I remember being so excited to get a day pass to leave the hospital on Christmas Day. I still remember the presents that awaited me when I got home that morning, a brand new bike and a pair of roller skates where two of the main ones. I remember pushing my bike around the dining room table at the urging of those around. That’s so funny to me now!!! The thought of this bushy headed, chubby girl, in pajamas, grinning to please those who were watching and waiting, pushing her brand new bike around the dining room table while everyone watched, as if this brought some sense of joy to my little girl heart!!! It would have been as much fun to have laid down and let Teresa ride her brand new bike over me!!!! Too funny!!! I was also denied the opportunity to try out my new roller skates latter that day with the sisters and cousins. I did however decline the opportunity to try them on. I could imagine it now…this bushy headed, chubby girl, in pajamas, sitting in a chair, sweating from the process of lacing up those never ending shoe laces that accompany roller skates, grinning for those watching and waiting, as my legs dangle off the chair, feet adorned in brand spanking new roller skates that are forbidden to touch the floor with my feet in them!!! Too Funny!!!
Anyway…. I was eventually discharged from the hospital, sent home and eventually was able to return to school….

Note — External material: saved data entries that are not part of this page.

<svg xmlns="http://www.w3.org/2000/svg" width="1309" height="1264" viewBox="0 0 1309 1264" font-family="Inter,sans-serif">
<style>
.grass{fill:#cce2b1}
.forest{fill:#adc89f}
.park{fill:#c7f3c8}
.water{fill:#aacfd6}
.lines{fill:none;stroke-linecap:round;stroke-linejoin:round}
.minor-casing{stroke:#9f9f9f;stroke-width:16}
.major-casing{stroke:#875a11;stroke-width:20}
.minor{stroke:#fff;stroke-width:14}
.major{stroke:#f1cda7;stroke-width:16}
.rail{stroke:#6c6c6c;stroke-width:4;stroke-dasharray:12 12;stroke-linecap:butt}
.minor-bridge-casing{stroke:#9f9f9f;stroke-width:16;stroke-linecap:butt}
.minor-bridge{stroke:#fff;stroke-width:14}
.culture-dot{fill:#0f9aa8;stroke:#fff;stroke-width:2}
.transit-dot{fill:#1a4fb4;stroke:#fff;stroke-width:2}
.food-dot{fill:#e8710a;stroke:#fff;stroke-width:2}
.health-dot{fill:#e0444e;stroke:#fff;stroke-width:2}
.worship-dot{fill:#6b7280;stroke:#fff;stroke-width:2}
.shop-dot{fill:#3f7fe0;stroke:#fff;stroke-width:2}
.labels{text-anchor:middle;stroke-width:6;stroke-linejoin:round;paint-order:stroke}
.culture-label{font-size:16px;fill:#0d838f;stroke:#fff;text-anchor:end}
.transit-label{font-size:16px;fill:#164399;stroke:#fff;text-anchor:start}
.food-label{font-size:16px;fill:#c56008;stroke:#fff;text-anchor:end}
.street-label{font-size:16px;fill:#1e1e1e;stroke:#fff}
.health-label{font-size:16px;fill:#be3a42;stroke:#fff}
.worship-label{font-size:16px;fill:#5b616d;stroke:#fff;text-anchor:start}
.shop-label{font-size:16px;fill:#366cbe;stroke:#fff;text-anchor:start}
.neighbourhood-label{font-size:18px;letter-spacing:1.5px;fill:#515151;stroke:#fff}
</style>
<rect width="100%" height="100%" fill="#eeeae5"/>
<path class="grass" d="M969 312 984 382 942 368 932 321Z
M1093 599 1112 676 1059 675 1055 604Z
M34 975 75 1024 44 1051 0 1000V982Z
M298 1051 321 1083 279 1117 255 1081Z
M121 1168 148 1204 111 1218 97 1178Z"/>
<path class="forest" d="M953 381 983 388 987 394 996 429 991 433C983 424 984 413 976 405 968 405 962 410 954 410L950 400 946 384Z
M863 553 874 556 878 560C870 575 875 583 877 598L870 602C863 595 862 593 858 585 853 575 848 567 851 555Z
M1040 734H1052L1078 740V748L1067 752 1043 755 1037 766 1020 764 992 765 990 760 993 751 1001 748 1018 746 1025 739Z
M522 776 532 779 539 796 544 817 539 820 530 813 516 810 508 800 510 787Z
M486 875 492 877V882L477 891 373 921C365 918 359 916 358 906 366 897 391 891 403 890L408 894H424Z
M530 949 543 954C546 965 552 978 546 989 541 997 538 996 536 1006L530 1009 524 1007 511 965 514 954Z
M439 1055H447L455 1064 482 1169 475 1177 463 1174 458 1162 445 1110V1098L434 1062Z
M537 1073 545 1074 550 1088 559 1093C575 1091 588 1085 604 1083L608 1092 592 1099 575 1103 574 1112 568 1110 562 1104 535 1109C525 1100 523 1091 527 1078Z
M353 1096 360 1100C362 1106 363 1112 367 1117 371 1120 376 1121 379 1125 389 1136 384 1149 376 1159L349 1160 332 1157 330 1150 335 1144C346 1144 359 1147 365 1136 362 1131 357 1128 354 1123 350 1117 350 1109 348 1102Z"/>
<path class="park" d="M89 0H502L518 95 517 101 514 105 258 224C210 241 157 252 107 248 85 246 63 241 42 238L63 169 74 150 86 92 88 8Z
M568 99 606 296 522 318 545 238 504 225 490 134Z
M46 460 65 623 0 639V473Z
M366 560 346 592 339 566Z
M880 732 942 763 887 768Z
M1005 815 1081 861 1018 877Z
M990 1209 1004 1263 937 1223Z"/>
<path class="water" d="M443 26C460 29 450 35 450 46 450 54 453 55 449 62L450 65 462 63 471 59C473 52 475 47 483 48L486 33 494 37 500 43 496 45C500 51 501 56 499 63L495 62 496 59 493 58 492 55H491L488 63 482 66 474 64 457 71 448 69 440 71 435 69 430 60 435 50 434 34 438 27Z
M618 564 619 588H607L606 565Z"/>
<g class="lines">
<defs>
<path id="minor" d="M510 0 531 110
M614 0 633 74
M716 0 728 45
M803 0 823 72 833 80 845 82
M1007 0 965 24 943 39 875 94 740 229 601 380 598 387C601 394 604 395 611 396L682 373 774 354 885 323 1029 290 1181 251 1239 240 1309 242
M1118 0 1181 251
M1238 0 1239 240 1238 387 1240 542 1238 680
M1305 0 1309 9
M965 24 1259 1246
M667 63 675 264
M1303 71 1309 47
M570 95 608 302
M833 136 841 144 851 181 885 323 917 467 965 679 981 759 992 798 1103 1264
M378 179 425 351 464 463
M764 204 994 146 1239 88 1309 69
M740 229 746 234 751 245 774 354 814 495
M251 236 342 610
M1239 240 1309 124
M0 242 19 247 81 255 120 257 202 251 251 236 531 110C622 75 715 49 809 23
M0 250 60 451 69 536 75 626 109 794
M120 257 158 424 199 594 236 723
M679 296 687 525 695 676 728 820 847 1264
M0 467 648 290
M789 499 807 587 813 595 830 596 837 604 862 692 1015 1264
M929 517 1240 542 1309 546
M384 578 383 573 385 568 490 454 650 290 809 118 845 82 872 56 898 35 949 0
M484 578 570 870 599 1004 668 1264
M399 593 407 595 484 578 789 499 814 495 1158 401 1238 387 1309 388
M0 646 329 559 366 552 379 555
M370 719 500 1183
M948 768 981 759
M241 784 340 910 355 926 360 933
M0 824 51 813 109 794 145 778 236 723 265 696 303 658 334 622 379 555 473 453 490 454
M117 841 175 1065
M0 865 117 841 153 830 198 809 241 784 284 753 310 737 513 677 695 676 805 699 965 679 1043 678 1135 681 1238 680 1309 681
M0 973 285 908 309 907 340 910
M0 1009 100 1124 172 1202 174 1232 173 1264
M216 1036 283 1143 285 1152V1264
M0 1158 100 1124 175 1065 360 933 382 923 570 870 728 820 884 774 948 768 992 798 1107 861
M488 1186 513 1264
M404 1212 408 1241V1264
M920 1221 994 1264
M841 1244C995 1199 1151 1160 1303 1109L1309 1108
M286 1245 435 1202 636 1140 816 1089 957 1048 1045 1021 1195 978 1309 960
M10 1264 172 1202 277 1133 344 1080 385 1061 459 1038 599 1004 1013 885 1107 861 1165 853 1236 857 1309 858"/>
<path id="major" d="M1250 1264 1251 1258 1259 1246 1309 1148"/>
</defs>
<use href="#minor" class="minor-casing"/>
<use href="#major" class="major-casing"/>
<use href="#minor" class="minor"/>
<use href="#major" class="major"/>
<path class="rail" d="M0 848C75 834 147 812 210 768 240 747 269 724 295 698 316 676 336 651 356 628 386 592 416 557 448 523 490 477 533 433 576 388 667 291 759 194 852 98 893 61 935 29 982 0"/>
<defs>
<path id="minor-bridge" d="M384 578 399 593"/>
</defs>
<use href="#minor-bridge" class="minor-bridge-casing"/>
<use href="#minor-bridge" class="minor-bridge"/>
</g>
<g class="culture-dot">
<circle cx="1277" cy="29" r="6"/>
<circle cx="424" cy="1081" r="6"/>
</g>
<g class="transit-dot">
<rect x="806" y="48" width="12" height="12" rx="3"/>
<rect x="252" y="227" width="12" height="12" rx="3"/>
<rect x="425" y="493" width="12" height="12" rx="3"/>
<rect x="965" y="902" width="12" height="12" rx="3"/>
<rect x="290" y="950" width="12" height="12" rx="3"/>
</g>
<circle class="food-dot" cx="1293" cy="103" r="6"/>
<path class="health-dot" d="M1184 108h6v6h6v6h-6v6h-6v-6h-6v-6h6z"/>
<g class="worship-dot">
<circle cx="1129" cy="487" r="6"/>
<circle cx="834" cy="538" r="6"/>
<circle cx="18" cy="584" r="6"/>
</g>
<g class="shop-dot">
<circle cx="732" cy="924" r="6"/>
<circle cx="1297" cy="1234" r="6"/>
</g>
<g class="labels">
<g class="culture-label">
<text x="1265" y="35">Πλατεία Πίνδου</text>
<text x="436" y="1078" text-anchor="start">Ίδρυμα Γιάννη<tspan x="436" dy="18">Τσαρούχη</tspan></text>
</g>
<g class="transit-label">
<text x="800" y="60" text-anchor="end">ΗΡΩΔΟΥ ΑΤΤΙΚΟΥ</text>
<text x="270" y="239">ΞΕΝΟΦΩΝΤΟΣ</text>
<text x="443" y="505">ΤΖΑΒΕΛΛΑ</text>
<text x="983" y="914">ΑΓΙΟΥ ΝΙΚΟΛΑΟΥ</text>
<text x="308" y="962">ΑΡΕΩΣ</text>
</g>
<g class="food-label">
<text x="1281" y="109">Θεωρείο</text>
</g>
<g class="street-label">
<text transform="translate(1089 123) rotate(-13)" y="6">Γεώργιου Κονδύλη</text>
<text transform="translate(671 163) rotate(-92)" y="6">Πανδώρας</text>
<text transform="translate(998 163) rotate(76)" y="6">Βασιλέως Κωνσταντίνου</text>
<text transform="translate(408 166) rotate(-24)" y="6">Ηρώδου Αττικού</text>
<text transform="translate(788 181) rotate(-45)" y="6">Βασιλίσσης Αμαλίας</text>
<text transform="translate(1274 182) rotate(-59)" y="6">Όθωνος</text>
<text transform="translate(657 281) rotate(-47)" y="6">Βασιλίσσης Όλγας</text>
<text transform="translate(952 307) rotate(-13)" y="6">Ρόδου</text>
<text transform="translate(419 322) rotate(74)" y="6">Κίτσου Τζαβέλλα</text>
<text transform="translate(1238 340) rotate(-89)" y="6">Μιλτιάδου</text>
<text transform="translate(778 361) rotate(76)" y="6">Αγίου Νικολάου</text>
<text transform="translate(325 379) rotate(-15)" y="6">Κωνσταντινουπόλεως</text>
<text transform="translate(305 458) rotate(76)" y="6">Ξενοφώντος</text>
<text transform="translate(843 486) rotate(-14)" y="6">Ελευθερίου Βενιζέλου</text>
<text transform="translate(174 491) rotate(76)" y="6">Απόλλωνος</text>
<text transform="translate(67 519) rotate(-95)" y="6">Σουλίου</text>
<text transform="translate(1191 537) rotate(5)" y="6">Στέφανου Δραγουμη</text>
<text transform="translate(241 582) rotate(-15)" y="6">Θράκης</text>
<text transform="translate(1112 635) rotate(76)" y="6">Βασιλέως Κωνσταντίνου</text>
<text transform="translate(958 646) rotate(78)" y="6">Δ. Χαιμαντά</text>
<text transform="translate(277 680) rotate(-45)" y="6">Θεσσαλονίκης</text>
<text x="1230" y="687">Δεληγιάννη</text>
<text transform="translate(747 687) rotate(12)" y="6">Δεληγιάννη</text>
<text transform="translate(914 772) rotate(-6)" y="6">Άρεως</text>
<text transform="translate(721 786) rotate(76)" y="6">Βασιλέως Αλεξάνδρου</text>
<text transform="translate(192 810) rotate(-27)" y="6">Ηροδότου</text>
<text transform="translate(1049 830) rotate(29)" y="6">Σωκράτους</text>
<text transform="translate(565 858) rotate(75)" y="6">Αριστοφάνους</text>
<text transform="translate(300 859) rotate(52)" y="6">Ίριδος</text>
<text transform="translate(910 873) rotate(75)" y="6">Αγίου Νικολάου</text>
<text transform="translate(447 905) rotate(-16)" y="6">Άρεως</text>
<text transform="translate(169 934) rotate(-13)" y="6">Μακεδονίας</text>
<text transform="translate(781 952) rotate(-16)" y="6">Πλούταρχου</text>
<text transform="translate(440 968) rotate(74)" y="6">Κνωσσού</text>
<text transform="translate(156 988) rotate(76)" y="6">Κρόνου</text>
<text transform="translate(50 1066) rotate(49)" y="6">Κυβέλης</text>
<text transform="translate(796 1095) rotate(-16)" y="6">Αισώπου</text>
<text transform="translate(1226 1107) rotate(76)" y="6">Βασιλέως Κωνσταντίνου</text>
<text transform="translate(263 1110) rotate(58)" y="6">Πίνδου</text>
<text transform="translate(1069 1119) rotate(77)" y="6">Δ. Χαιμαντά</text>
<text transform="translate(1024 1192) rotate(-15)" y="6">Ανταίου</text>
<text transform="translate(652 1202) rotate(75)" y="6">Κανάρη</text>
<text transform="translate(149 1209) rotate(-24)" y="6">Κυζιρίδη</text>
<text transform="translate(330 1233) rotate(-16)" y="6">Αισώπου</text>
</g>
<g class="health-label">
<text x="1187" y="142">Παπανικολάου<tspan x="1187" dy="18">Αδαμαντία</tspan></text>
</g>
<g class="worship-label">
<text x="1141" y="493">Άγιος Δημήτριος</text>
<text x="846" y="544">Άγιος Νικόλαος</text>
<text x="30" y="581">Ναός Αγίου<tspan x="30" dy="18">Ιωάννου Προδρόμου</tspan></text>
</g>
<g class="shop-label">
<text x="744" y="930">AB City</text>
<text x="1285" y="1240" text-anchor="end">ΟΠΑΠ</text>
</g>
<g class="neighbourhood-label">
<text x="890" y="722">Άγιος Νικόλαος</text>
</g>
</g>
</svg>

I remember being so excited to finally get to go back to school. My Mom had bought me a new dress to wear. I think I thought wearing a dress made you pretty. I went back to school only to be a little disappointed that no one seemed to remember me or care that I was back. I left school that evening and started the walk home only to realize B. H. , the boy who I had spent every recess with, from the time I started school there until I went in the hospital, was walking behind me. The boy next door was walking his bike talking to B. H. I remember being so happy thinking he would see me!!! I remember feeling those butterflies in the pit of my stomach just knowing he was behind me!!! When the neighbor boy and I had to turn down a street and B.H. continued on.... the boy next door caught up with me and was laughing as he told me B.H. had asked him who the new ugly fat girl was. I was heartbroken. That was the day I knew it took more than wearing a dress to be pretty. From that day forward until finishing middle school, I was the "fat girl". I was teased and tormented at recess. From that moment on I just wanted to do everything I could to blend in, to be invisible, to fit in. As long as no one noticed me I wouldn't be teased or judged. I guess that just carried over into my adult years too. As long as I had my hair fixed and my makeup on I just kind of blended in and wouldn't be noticed. If no one noticed I was there, I wouldn’t be teased or humiliated. So, you see, even though I may have been viewed as vain with my appearance, in my mind I just want to blend in!!! This is just one personal example that comes to my mind when I began to think of how we could possibly have a very wrong opinion of someone based solely on what we see or hear. I want to use this realization in my life to try desperately to be less judgmental of others. I can’t say that cancer has really changed the way I see or view things or has changed the way I want to live and view my life but it has made me want to get on with it…not waste anymore time in striving to be a better person…a better friend…a better family member…a better child of God. I want to not make hasty rude judgments, but I want to always take the time to look deep enough to see who is really there. It’s kind of mind numbing when I think of all the people and opportunities I have surely missed in this life by seeing only what I saw, not looking deep enough to see who is really there.